_DOKUMENTTEXT:_
Die Finanzpolitik bewegt sich heute unter dem Regime der Schuldenbremse in dem Widerspruch, unverzichtbar Sinnvolles nicht tun zu können, weil die schädliche Entwicklungsbremse Kreditverbot dies verbietet. Aus dieser sich schon lange entfaltenden Not haben viele Bundeslän­der vor allem durch die Beanspruchung von Ausnahmen vom Kreditverbot auch durch mehrere Sonder­fonds fieberhaft einen Ausweg gesucht. Die im Grundgesetz zugelassenen Aus­nahmen für öffentliche Investitionen vor allem „au­ßergewöhnlicher Notsituati­onen“ sind extensiv genutzt worden. Seit der Coronakrise, nachfolgend ver­stärkt durch neuen Krisenherde im Bereich Energie infolge des Ukraine-Kriegs, Klima, aber auch Globalisierung ist heute die Ausnahme von der Schulden­bremse eher die Regel. Jetzt hat das Bun­desverfassungsge­richt die­ser teilwei­sen Schuldentrickserei ein Ende gesetzt. Die rote Karte für die Um­widmung von Mitteln aus dem Corona-Topf in den „Klima- und Transfor­ma­tionsfonds“ wirkt sich auf alle, mehrjährig angelegten, per Kredit finanzierte Investitionsprojekte aus. So trifft es auch den „Wirtschaftssta­bilisierungs­fonds“ mit seinen 200 Mrd. €, aus dem die Gas- und Strompreis­bremse, aber auch Subvention für den Intel-Chip-Standort in Magdeburg, be­troffen.

Aus diesem Chaos der Finanzpolitik durch die Schuldenbremse mit verheeren­den Folgen für den sozial-ökologischen Umbau führt nur die Rückkehr zur zuvor geltenden “goldenen Regel“.  Denn Kredite sind für öffentli­che Investitionen in eine nachhaltige Zukunft unverzichtbar. Eine Zweitdrittelmehr­heit für diese Grundgesetzänderung ist jedoch wegen des Am­pelpartners FDP sowie dem machtpolitischen Interesse der CDU/CSU, die Ampel-Re­gierung zu stürzen, nicht in Sicht. Unterhalb der Verfassungsänderung bietet sich folgende Vorge­hensweise an: Erklärt wird die Haushaltsnotlage, zu der auch das Bundesverfas­sungsgericht mit seinem 60 Mrd. €-Urteil beige­tragen hat. Der geplante Nach­tragshaushalt für 2023 folgt dieser Überlegung. Da sich an der Notlage wenig ändern wird, sollte auch 2024 das öf­fentliche Kreditverbot ausgesetzt werden.

_AUFGABE 1:_
Wie viel Geld umfasst laut dem Text zur Schuldenbremse der „Wirtschaftsstabilisierungsfonds“?
_AUFGABE 2:_
Nenne alle Bereiche, die der Text zur Schuldenbremse als neue Krisenherde nach der Coronakrise aufführt.
_AUFGABE 3:_
Gib aus dem Text zur Schuldenbremse die Passage wortgetreu wieder, die mit „Aus diesem Chaos“ beginnt und mit „Kreditverbot ausgesetzt werden.“ endet.

_DATENABSCHNITT:_
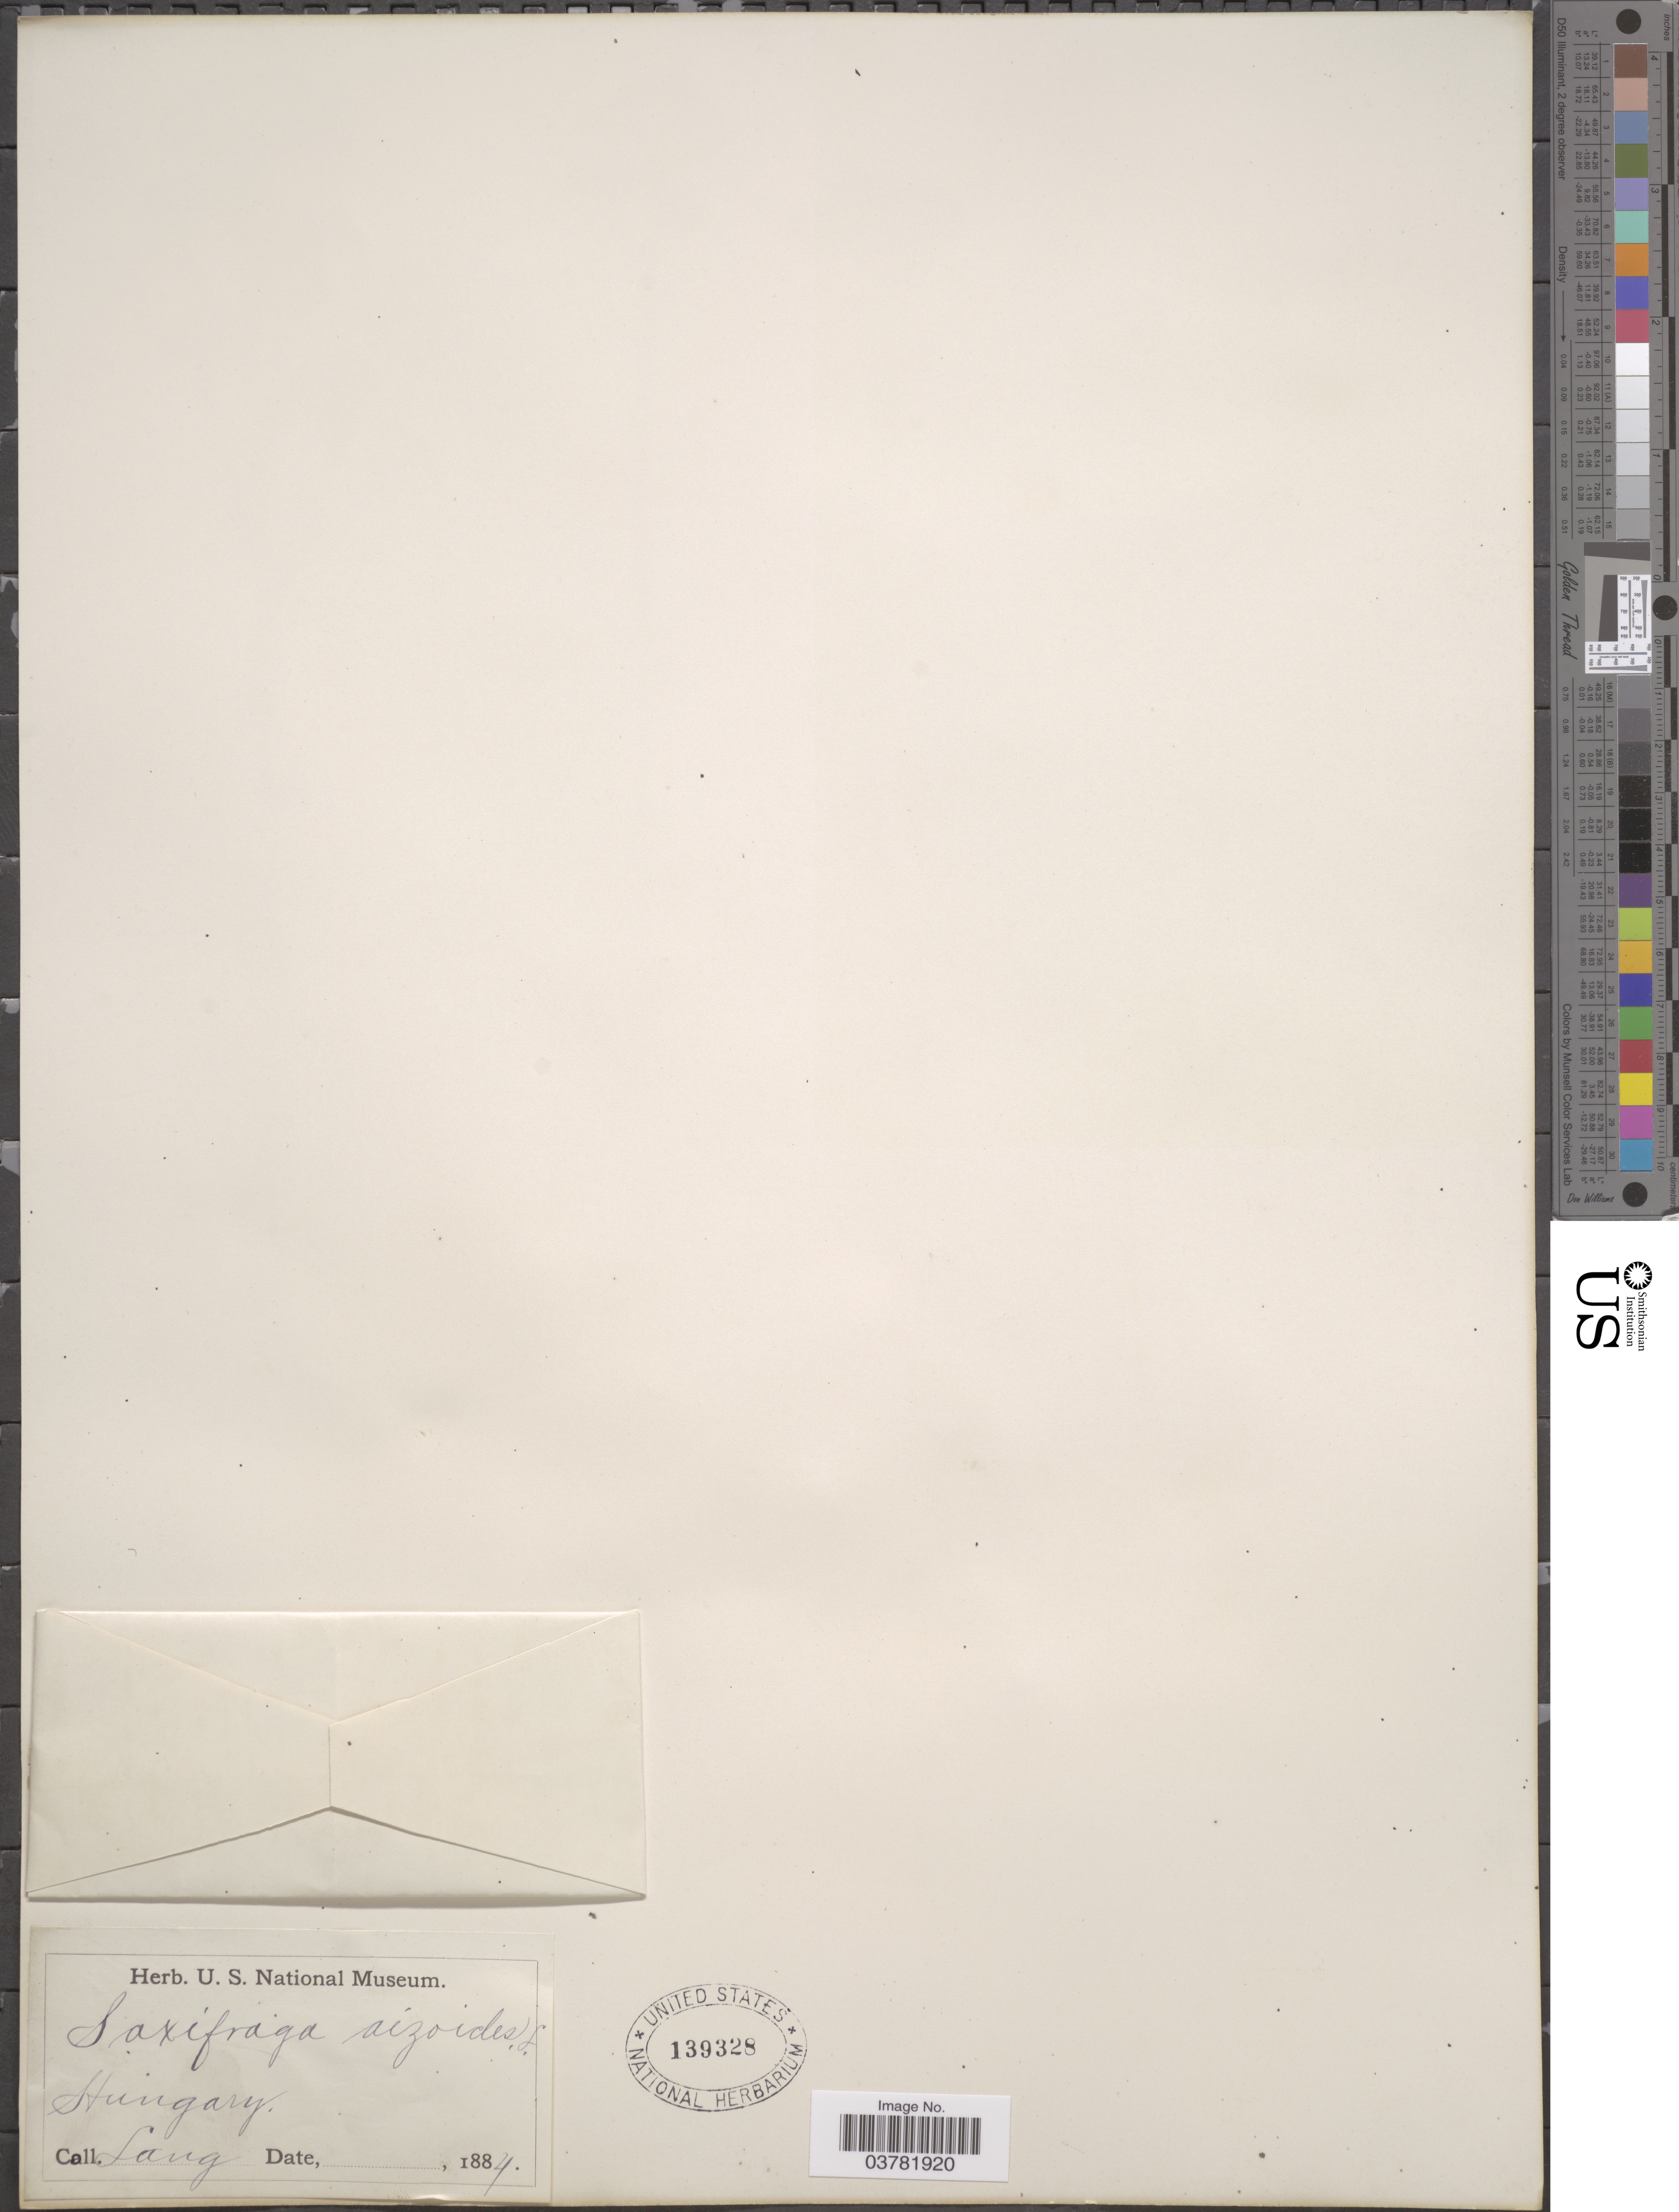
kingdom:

_ANTWORT 1:_
200 Mrd. €

_ANTWORT 2:_
Energie (infolge des Ukraine-Kriegs), Klima, Globalisierung

_ANTWORT 3:_
Aus diesem Chaos der Finanzpolitik durch die Schuldenbremse mit verheeren­den Folgen für den sozial-ökologischen Umbau führt nur die Rückkehr zur zuvor geltenden “goldenen Regel“.  Denn Kredite sind für öffentli­che Investitionen in eine nachhaltige Zukunft unverzichtbar. Eine Zweitdrittelmehr­heit für diese Grundgesetzänderung ist jedoch wegen des Am­pelpartners FDP sowie dem machtpolitischen Interesse der CDU/CSU, die Ampel-Re­gierung zu stürzen, nicht in Sicht. Unterhalb der Verfassungsänderung bietet sich folgende Vorge­hensweise an: Erklärt wird die Haushaltsnotlage, zu der auch das Bundesverfas­sungsgericht mit seinem 60 Mrd. €-Urteil beige­tragen hat. Der geplante Nach­tragshaushalt für 2023 folgt dieser Überlegung. Da sich an der Notlage wenig ändern wird, sollte auch 2024 das öf­fentliche Kreditverbot ausgesetzt werden.